[Collected data]
——————————

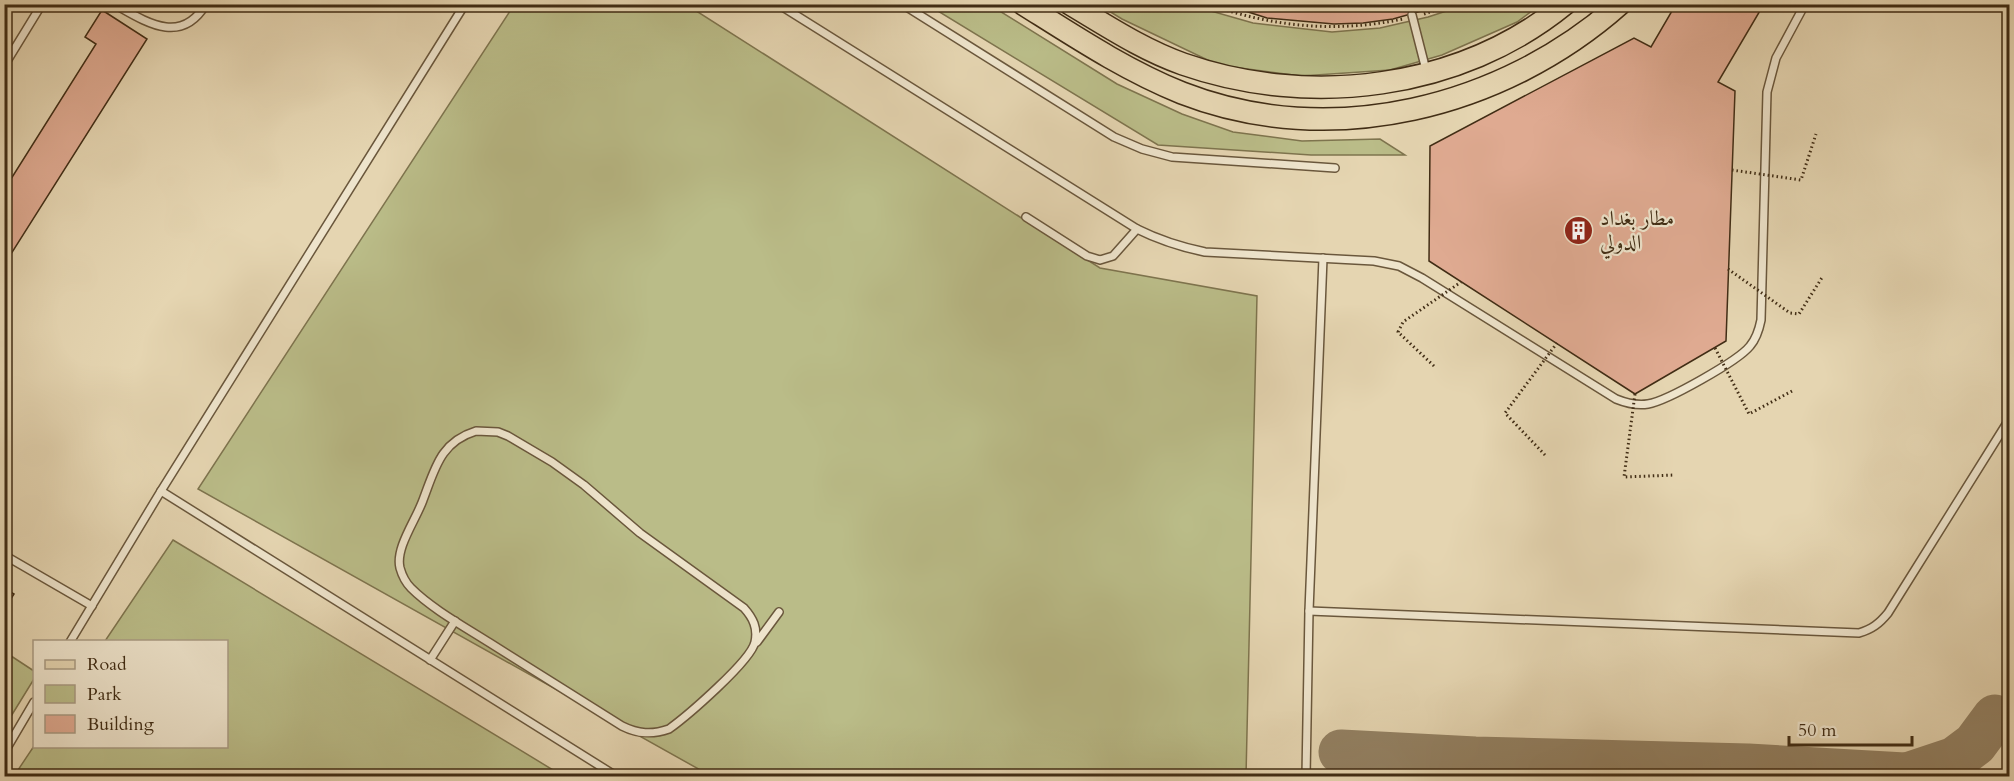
<svg xmlns="http://www.w3.org/2000/svg" width="2014" height="781" font-family="Cardo,Amiri,serif">
<style>
.green{fill:#babc88;stroke:#7e744e;stroke-width:1.5}
.lines{fill:none;stroke-linecap:round;stroke-linejoin:round}
.taxiway{stroke:#938163;stroke-width:45}
.building{fill:#dfaa91;stroke:#412d15;stroke-width:1.5}
.lane-casing{stroke:#6a573c;stroke-width:10}
.primary-casing{stroke:#412d15;stroke-width:24}
.path{stroke:#412d15;stroke-width:3;stroke-dasharray:1.5 3;stroke-linecap:butt}
.lane{stroke:#eee4cc;stroke-width:7}
.primary{stroke:#e5d5b1;stroke-width:21}
.path-bridge{stroke:#412d15;stroke-width:3;stroke-dasharray:1.5 3;stroke-linecap:butt}
.labels{text-anchor:middle;stroke-width:4.5;stroke-linejoin:round;paint-order:stroke}
.poi-label{font-size:21px;fill:#412d15;stroke:#eee4cc;text-anchor:start}
</style>
<rect width="100%" height="100%" fill="#e5d5b1"/>
<filter id="stains"><feTurbulence type="fractalNoise" baseFrequency=".00333" numOctaves="4"/><feColorMatrix values="0 0 0 0 .2 0 0 0 0 .09 0 0 0 0 .02 0 0 0 .5 -.17"/></filter>
<radialGradient id="worn" r=".72"><stop offset=".6" stop-color="#630" stop-opacity="0"/><stop offset="1" stop-color="#630" stop-opacity=".3"/></radialGradient>
<g class="green">
<path d="M514 5H687L1100 268 1257 296 1246 776H711L198 489Z"/>
<path d="M928 5H990L1117 84 1182 114 1233 132 1302 141 1380 139 1405 155H1311L1158 145Z"/>
<path d="M1099 5H1190L1253 23 1332 32 1380 28 1428 17 1465 5H1540L1517 22 1442 55 1390 70 1301 76 1218 65 1122 19Z"/>
<path d="M173 540 563 776H14L34 746H226V642L105 641Z"/>
<path d="M5 652 34 671V679L5 726Z"/>
</g>
<g class="lines">
<g class="taxiway">
<path d="M1341 752 1475 759 1748 766 1922 776"/>
<path d="M1907 775 1955 759 1975 744 1995 717"/>
</g>
</g>
<g class="building">
<path d="M1223 4H1446L1393 19 1363 23 1334 24 1267 18Z"/>
<path d="M1676 4H1764L1718 82 1735 91 1726 341 1635 394 1429 261 1430 146 1634 38 1651 47Z"/>
<path d="M102 10 147 39 4 265V190L96 44 85 37Z"/>
<path d="M4 588 14 594 4 610Z"/>
</g>
<g class="lines">
<defs>
<g id="lane">
<path d="M114 4C146 22 181 46 206 4"/>
<path d="M778 4 1137 229C1159 240 1181 247 1205 252L1374 261 1399 266 1422 278 1616 399C1626 403 1636 406 1648 404 1667 401 1738 361 1750 346 1756 339 1759 330 1761 320L1767 92 1776 58 1805 4"/>
<path d="M902 4 1114 137 1142 149 1172 157 1335 168"/>
<path d="M1412 15 1426 70"/>
<path d="M4 66 42 4"/>
<path d="M1026 217 1087 256 1100 260 1113 256 1137 229"/>
<path d="M476 431 498 432 508 436 552 462 584 485 640 533 744 608C753 618 758 628 755 642 751 661 687 716 669 729 652 735 638 734 622 726 578 698 534 671 490 643 465 627 432 609 411 588 406 583 402 575 400 568 395 548 416 520 423 500 435 469 440 442 476 431Z"/>
<path d="M161 491 616 776"/>
<path d="M4 555 92 606"/>
<path d="M1309 611 1859 633C1872 629 1879 624 1888 613L2010 418"/>
<path d="M70 642 161 491 465 4"/>
<path d="M757 642 779 612"/>
<path d="M430 660 455 621"/>
<path d="M4 753 34 702"/>
<path d="M1306 776 1309 611 1323 258"/>
</g>
<g id="primary">
<path d="M1023 4C1074 36 1125 70 1182 93 1331 151 1503 108 1620 4"/>
<path d="M1070 4C1107 26 1143 50 1183 64 1309 108 1460 90 1565 4"/>
</g>
</defs>
<use href="#lane" class="lane-casing"/>
<use href="#primary" class="primary-casing"/>
<g class="path">
<path d="M1210 5C1275 27 1336 33 1403 19"/>
<path d="M1424 14 1454 4"/>
</g>
<use href="#lane" class="lane"/>
<use href="#primary" class="primary"/>
<g class="path-bridge">
<path d="M1732 170 1801 180 1816 134"/>
<path d="M1728 269 1790 313 1799 314 1823 276"/>
<path d="M1715 348 1749 414 1794 390"/>
<path d="M1434 366 1398 332 1403 322 1461 282"/>
<path d="M1635 394 1624 477 1675 475"/>
<path d="M1545 455 1505 413 1557 343"/>
</g>
</g>
<defs>
<symbol id="building-disc" viewBox="-11 -11 22 22"><circle r="9.5" fill="#8f2418" stroke="#eee4cc"/><path d="M-4-6H4V6H1V3H-1V6H-4ZM-2.5-4.3h1.7v1.8h-1.7ZM.8-4.3h1.7v1.8H.8ZM-2.5-1h1.7V.8h-1.7ZM.8-1h1.7V.8H.8Z" fill="#fff"/></symbol>
</defs>
<g fill-rule="evenodd">
<use href="#building-disc" x="1562" y="214" width="33" height="33"/>
</g>
<g class="labels">
<g class="poi-label">
<text x="1600" y="225">مطار بغداد<tspan x="1600" dy="24">الدولي</tspan></text>
</g>
</g>
<rect width="2014" height="781" fill="none" stroke="#e5d5b1" stroke-width="24"/>
<rect x="6" y="6" width="2002" height="769" fill="none" stroke="#412d15" stroke-width="3"/>
<rect x="12" y="12" width="1990" height="757" fill="none" stroke="#412d15" stroke-width="1.5"/>
<rect x="33" y="640" width="195" height="108" fill="#eee4cc" stroke="#a99b83" stroke-width="1.5"/>
<rect x="45" y="660" width="30" height="9" fill="#e5d5b1" stroke="#a99b83" stroke-width="1.5"/>
<text x="87" y="670" font-size="18" fill="#412d15">Road</text>
<rect x="45" y="685" width="30" height="18" fill="#babc88" stroke="#a99b83" stroke-width="1.5"/>
<text x="87" y="700" font-size="18" fill="#412d15">Park</text>
<rect x="45" y="715" width="30" height="18" fill="#dfaa91" stroke="#a99b83" stroke-width="1.5"/>
<text x="87" y="730" font-size="18" fill="#412d15">Building</text>
<path d="M1789 736v9h123v-9" fill="none" stroke="#412d15" stroke-width="3"/>
<text x="1798" y="736" font-size="18" fill="#412d15" stroke="#eee4cc" stroke-width="4.5" paint-order="stroke">50 m</text>
<rect width="100%" height="100%" filter="url(#stains)"/>
<rect width="100%" height="100%" fill="url(#worn)"/>
</svg>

——————————

Work required:
A faithful copy of every record is needed here. Leave the images out of it.

Answer to the problem:
<svg xmlns="http://www.w3.org/2000/svg" width="2014" height="781" font-family="Cardo,Amiri,serif">
<style>
.green{fill:#babc88;stroke:#7e744e;stroke-width:1.5}
.lines{fill:none;stroke-linecap:round;stroke-linejoin:round}
.taxiway{stroke:#938163;stroke-width:45}
.building{fill:#dfaa91;stroke:#412d15;stroke-width:1.5}
.lane-casing{stroke:#6a573c;stroke-width:10}
.primary-casing{stroke:#412d15;stroke-width:24}
.path{stroke:#412d15;stroke-width:3;stroke-dasharray:1.5 3;stroke-linecap:butt}
.lane{stroke:#eee4cc;stroke-width:7}
.primary{stroke:#e5d5b1;stroke-width:21}
.path-bridge{stroke:#412d15;stroke-width:3;stroke-dasharray:1.5 3;stroke-linecap:butt}
.labels{text-anchor:middle;stroke-width:4.5;stroke-linejoin:round;paint-order:stroke}
.poi-label{font-size:21px;fill:#412d15;stroke:#eee4cc;text-anchor:start}
</style>
<rect width="100%" height="100%" fill="#e5d5b1"/>
<filter id="stains"><feTurbulence type="fractalNoise" baseFrequency=".00333" numOctaves="4"/><feColorMatrix values="0 0 0 0 .2 0 0 0 0 .09 0 0 0 0 .02 0 0 0 .5 -.17"/></filter>
<radialGradient id="worn" r=".72"><stop offset=".6" stop-color="#630" stop-opacity="0"/><stop offset="1" stop-color="#630" stop-opacity=".3"/></radialGradient>
<g class="green">
<path d="M514 5H687L1100 268 1257 296 1246 776H711L198 489Z"/>
<path d="M928 5H990L1117 84 1182 114 1233 132 1302 141 1380 139 1405 155H1311L1158 145Z"/>
<path d="M1099 5H1190L1253 23 1332 32 1380 28 1428 17 1465 5H1540L1517 22 1442 55 1390 70 1301 76 1218 65 1122 19Z"/>
<path d="M173 540 563 776H14L34 746H226V642L105 641Z"/>
<path d="M5 652 34 671V679L5 726Z"/>
</g>
<g class="lines">
<g class="taxiway">
<path d="M1341 752 1475 759 1748 766 1922 776"/>
<path d="M1907 775 1955 759 1975 744 1995 717"/>
</g>
</g>
<g class="building">
<path d="M1223 4H1446L1393 19 1363 23 1334 24 1267 18Z"/>
<path d="M1676 4H1764L1718 82 1735 91 1726 341 1635 394 1429 261 1430 146 1634 38 1651 47Z"/>
<path d="M102 10 147 39 4 265V190L96 44 85 37Z"/>
<path d="M4 588 14 594 4 610Z"/>
</g>
<g class="lines">
<defs>
<g id="lane">
<path d="M114 4C146 22 181 46 206 4"/>
<path d="M778 4 1137 229C1159 240 1181 247 1205 252L1374 261 1399 266 1422 278 1616 399C1626 403 1636 406 1648 404 1667 401 1738 361 1750 346 1756 339 1759 330 1761 320L1767 92 1776 58 1805 4"/>
<path d="M902 4 1114 137 1142 149 1172 157 1335 168"/>
<path d="M1412 15 1426 70"/>
<path d="M4 66 42 4"/>
<path d="M1026 217 1087 256 1100 260 1113 256 1137 229"/>
<path d="M476 431 498 432 508 436 552 462 584 485 640 533 744 608C753 618 758 628 755 642 751 661 687 716 669 729 652 735 638 734 622 726 578 698 534 671 490 643 465 627 432 609 411 588 406 583 402 575 400 568 395 548 416 520 423 500 435 469 440 442 476 431Z"/>
<path d="M161 491 616 776"/>
<path d="M4 555 92 606"/>
<path d="M1309 611 1859 633C1872 629 1879 624 1888 613L2010 418"/>
<path d="M70 642 161 491 465 4"/>
<path d="M757 642 779 612"/>
<path d="M430 660 455 621"/>
<path d="M4 753 34 702"/>
<path d="M1306 776 1309 611 1323 258"/>
</g>
<g id="primary">
<path d="M1023 4C1074 36 1125 70 1182 93 1331 151 1503 108 1620 4"/>
<path d="M1070 4C1107 26 1143 50 1183 64 1309 108 1460 90 1565 4"/>
</g>
</defs>
<use href="#lane" class="lane-casing"/>
<use href="#primary" class="primary-casing"/>
<g class="path">
<path d="M1210 5C1275 27 1336 33 1403 19"/>
<path d="M1424 14 1454 4"/>
</g>
<use href="#lane" class="lane"/>
<use href="#primary" class="primary"/>
<g class="path-bridge">
<path d="M1732 170 1801 180 1816 134"/>
<path d="M1728 269 1790 313 1799 314 1823 276"/>
<path d="M1715 348 1749 414 1794 390"/>
<path d="M1434 366 1398 332 1403 322 1461 282"/>
<path d="M1635 394 1624 477 1675 475"/>
<path d="M1545 455 1505 413 1557 343"/>
</g>
</g>
<defs>
<symbol id="building-disc" viewBox="-11 -11 22 22"><circle r="9.5" fill="#8f2418" stroke="#eee4cc"/><path d="M-4-6H4V6H1V3H-1V6H-4ZM-2.5-4.3h1.7v1.8h-1.7ZM.8-4.3h1.7v1.8H.8ZM-2.5-1h1.7V.8h-1.7ZM.8-1h1.7V.8H.8Z" fill="#fff"/></symbol>
</defs>
<g fill-rule="evenodd">
<use href="#building-disc" x="1562" y="214" width="33" height="33"/>
</g>
<g class="labels">
<g class="poi-label">
<text x="1600" y="225">مطار بغداد<tspan x="1600" dy="24">الدولي</tspan></text>
</g>
</g>
<rect width="2014" height="781" fill="none" stroke="#e5d5b1" stroke-width="24"/>
<rect x="6" y="6" width="2002" height="769" fill="none" stroke="#412d15" stroke-width="3"/>
<rect x="12" y="12" width="1990" height="757" fill="none" stroke="#412d15" stroke-width="1.5"/>
<rect x="33" y="640" width="195" height="108" fill="#eee4cc" stroke="#a99b83" stroke-width="1.5"/>
<rect x="45" y="660" width="30" height="9" fill="#e5d5b1" stroke="#a99b83" stroke-width="1.5"/>
<text x="87" y="670" font-size="18" fill="#412d15">Road</text>
<rect x="45" y="685" width="30" height="18" fill="#babc88" stroke="#a99b83" stroke-width="1.5"/>
<text x="87" y="700" font-size="18" fill="#412d15">Park</text>
<rect x="45" y="715" width="30" height="18" fill="#dfaa91" stroke="#a99b83" stroke-width="1.5"/>
<text x="87" y="730" font-size="18" fill="#412d15">Building</text>
<path d="M1789 736v9h123v-9" fill="none" stroke="#412d15" stroke-width="3"/>
<text x="1798" y="736" font-size="18" fill="#412d15" stroke="#eee4cc" stroke-width="4.5" paint-order="stroke">50 m</text>
<rect width="100%" height="100%" filter="url(#stains)"/>
<rect width="100%" height="100%" fill="url(#worn)"/>
</svg>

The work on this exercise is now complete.